Early English cards rarely showed winter or religious themes, instead favoring flowers, fairies and other fanciful designs that reminded the recipient of the approach of spring. Humorous and sentimental images of children and animals were popular, as were increasingly elaborate shapes, decorations and materials. In 1875 At Christmas 1873, a firm producing lithographs began creating greeting cards for the popular market in England and began selling the Christmas card in America in 1874, thus the first time a printer offered cards in America. The owner of that printer, Louis Prang, is sometimes called the “father of the American Christmas card.” The popularity of his cards led to imitations that eventually drove him from the market. The advent of the postcard spelled the end for elaborate Victorian-style cards, but by the 1920s, cards with envelopes had returned.
In the early 1930s, the use of color printing appeared, a move that would propel the U.S. greeting card industry toward continued growth and expansion.

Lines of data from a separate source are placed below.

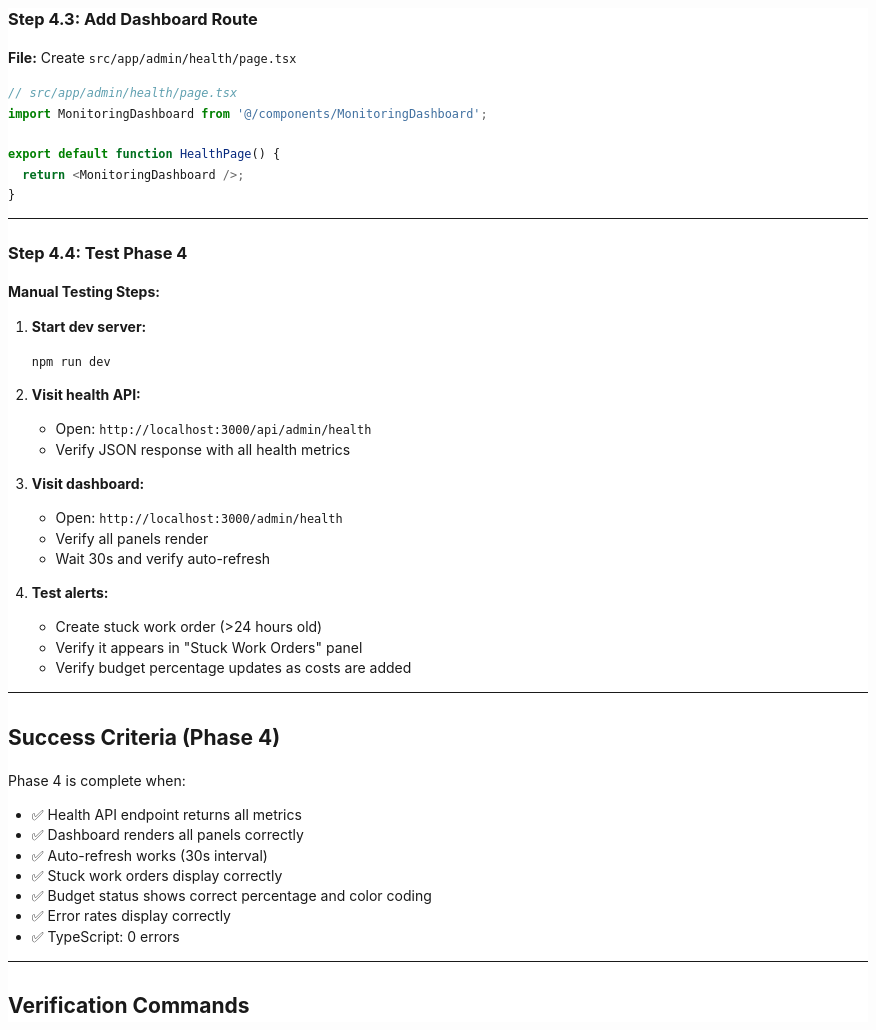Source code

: 
### Step 4.3: Add Dashboard Route

**File:** Create `src/app/admin/health/page.tsx`

```typescript
// src/app/admin/health/page.tsx
import MonitoringDashboard from '@/components/MonitoringDashboard';

export default function HealthPage() {
  return <MonitoringDashboard />;
}
```

---

### Step 4.4: Test Phase 4

**Manual Testing Steps:**

1. **Start dev server:**
   ```bash
   npm run dev
   ```

2. **Visit health API:**
   - Open: `http://localhost:3000/api/admin/health`
   - Verify JSON response with all health metrics

3. **Visit dashboard:**
   - Open: `http://localhost:3000/admin/health`
   - Verify all panels render
   - Wait 30s and verify auto-refresh

4. **Test alerts:**
   - Create stuck work order (>24 hours old)
   - Verify it appears in "Stuck Work Orders" panel
   - Verify budget percentage updates as costs are added

---

## Success Criteria (Phase 4)

Phase 4 is complete when:

- ✅ Health API endpoint returns all metrics
- ✅ Dashboard renders all panels correctly
- ✅ Auto-refresh works (30s interval)
- ✅ Stuck work orders display correctly
- ✅ Budget status shows correct percentage and color coding
- ✅ Error rates display correctly
- ✅ TypeScript: 0 errors

---

## Verification Commands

During World War II, the industry rallied for the war effort, providing cards for the soldiers overseas. This period also marked the beginning of its close relationship with the U.S. Postal Service.
By the 1950s, the studio card – a long card with a short punch line – appeared on the scene to firmly establish the popularity of humor in American greeting cards.
During the 1980s, alternative cards began to appear – cards not made for a particular holiday or event, but as a more casual reminder of our connections to one another. The popularity of “non-occasion” cards continues to swell.
Explosive growth in electronic technology, and burgeoning consumer use of the Internet, gave birth to the electronic greeting card or E-card in the late 1990s. The development of this entirely new medium for card-sending served to further expand the industry, producing new E-card publishers as well as E-greeting product offerings by traditional publishers.